Using the table above, which of the following HCC(s) should be assigned for documentation stating the patient has resolving AKI due to ATN, creatinine levels slowly returning to baseline, and CKD- stage 3-4?
In HCC risk adjustment, chronic kidney disease (CKD) is captured by stage-based HCCs that are hierarchical—only the highest supported CKD stage in the hierarchy is counted for RAF when multiple stages (or a range) are referenced. The documentation includes “CKD – stage 3–4,” which indicates the patient’s baseline CKD severity falls somewhere between stage 3 and stage 4. When selecting from the provided table, stage 4 maps to HCC 327 and is higher than stage 3 categories (HCC 328 for stage 3B and HCC 329 for stage 3 except 3B). AKI due to ATN describes an acute process and does not replace the need to capture baseline CKD stage when it is clinically relevant and documented. Outpatient CDI best practice would be to query the provider to specify the exact CKD stage (since “3–4” is imprecise), but when forced to choose from the hierarchy shown, the correct HCC assignment based on the highest stated stage in the documented range is HCC 327 (CKD stage 4).
Question # 45
Which of the following is the MOST compliant provider query?
Options:
A.
“Noted that this patient is being referred for a colonoscopy. She has no documented GI symptoms and has a family history of colon cancer. When this patient is seen, please clarify whether this is a screening colonoscopy or diagnostic colonoscopy.”
——————
* **TASK GOAL**: Copy out the full exam passage on HCC assignment and provider queries word for word. The entries have nothing to do with the exam passage.
——————
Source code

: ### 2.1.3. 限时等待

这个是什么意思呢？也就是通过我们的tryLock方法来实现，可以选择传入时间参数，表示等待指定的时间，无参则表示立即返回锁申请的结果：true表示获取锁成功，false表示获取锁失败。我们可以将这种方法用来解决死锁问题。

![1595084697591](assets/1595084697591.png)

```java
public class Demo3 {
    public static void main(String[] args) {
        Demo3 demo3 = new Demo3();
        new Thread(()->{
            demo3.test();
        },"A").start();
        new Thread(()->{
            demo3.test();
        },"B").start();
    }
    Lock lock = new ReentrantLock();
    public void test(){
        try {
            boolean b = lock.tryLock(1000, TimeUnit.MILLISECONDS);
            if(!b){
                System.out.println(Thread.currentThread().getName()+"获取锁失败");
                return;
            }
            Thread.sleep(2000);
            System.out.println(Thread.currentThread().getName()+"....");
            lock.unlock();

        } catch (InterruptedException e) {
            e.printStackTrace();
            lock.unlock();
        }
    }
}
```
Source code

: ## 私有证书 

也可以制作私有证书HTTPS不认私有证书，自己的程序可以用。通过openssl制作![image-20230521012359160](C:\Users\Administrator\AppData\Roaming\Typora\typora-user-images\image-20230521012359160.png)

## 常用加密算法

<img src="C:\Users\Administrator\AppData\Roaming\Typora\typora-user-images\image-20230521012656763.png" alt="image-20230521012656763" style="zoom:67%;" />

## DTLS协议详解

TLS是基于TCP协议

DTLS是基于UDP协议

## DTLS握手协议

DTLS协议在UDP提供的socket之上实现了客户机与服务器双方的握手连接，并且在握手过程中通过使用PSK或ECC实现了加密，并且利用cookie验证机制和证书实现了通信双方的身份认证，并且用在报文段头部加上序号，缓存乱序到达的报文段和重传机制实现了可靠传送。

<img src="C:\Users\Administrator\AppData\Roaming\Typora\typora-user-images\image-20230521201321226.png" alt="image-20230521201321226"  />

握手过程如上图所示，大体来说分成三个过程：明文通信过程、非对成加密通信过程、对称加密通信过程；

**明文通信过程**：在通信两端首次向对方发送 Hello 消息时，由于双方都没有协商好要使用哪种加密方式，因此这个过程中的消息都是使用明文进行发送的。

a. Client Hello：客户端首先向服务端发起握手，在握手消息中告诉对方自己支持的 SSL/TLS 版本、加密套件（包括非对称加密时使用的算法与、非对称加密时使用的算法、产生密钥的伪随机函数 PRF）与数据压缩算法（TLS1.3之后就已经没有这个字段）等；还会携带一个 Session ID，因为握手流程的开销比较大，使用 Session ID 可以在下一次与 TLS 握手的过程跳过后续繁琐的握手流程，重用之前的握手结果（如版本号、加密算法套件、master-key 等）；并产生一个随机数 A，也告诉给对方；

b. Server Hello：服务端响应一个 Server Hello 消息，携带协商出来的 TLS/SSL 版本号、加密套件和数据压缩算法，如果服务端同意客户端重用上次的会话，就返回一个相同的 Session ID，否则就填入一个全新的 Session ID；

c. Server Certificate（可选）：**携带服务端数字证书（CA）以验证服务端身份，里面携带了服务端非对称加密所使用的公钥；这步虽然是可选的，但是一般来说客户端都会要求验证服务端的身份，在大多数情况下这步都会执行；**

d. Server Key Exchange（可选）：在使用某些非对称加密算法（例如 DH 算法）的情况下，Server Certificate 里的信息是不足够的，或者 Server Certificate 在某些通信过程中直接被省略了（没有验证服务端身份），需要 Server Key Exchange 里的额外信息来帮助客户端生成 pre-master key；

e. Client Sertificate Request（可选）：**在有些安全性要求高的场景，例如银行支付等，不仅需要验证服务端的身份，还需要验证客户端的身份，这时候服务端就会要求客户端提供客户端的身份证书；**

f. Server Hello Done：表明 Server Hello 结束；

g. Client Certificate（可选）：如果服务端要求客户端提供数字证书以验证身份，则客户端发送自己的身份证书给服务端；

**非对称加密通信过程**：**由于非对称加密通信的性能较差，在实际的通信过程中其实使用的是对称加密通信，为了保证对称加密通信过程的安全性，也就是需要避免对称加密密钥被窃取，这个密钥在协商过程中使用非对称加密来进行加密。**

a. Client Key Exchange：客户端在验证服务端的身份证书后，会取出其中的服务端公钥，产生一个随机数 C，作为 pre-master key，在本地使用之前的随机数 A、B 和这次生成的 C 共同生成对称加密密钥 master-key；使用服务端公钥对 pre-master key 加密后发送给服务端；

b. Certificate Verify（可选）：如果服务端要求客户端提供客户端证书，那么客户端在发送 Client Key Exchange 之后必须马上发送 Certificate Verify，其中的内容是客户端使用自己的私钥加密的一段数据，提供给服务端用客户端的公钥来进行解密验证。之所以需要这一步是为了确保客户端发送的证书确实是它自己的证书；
——————
* **THE COMPLETED TASK**:
Using the table above, which of the following HCC(s) should be assigned for documentation stating the patient has resolving AKI due to ATN, creatinine levels slowly returning to baseline, and CKD- stage 3-4?
In HCC risk adjustment, chronic kidney disease (CKD) is captured by stage-based HCCs that are hierarchical—only the highest supported CKD stage in the hierarchy is counted for RAF when multiple stages (or a range) are referenced. The documentation includes “CKD – stage 3–4,” which indicates the patient’s baseline CKD severity falls somewhere between stage 3 and stage 4. When selecting from the provided table, stage 4 maps to HCC 327 and is higher than stage 3 categories (HCC 328 for stage 3B and HCC 329 for stage 3 except 3B). AKI due to ATN describes an acute process and does not replace the need to capture baseline CKD stage when it is clinically relevant and documented. Outpatient CDI best practice would be to query the provider to specify the exact CKD stage (since “3–4” is imprecise), but when forced to choose from the hierarchy shown, the correct HCC assignment based on the highest stated stage in the documented range is HCC 327 (CKD stage 4).
Question # 45
Which of the following is the MOST compliant provider query?
Options:
A.
“Noted that this patient is being referred for a colonoscopy. She has no documented GI symptoms and has a family history of colon cancer. When this patient is seen, please clarify whether this is a screening colonoscopy or diagnostic colonoscopy.”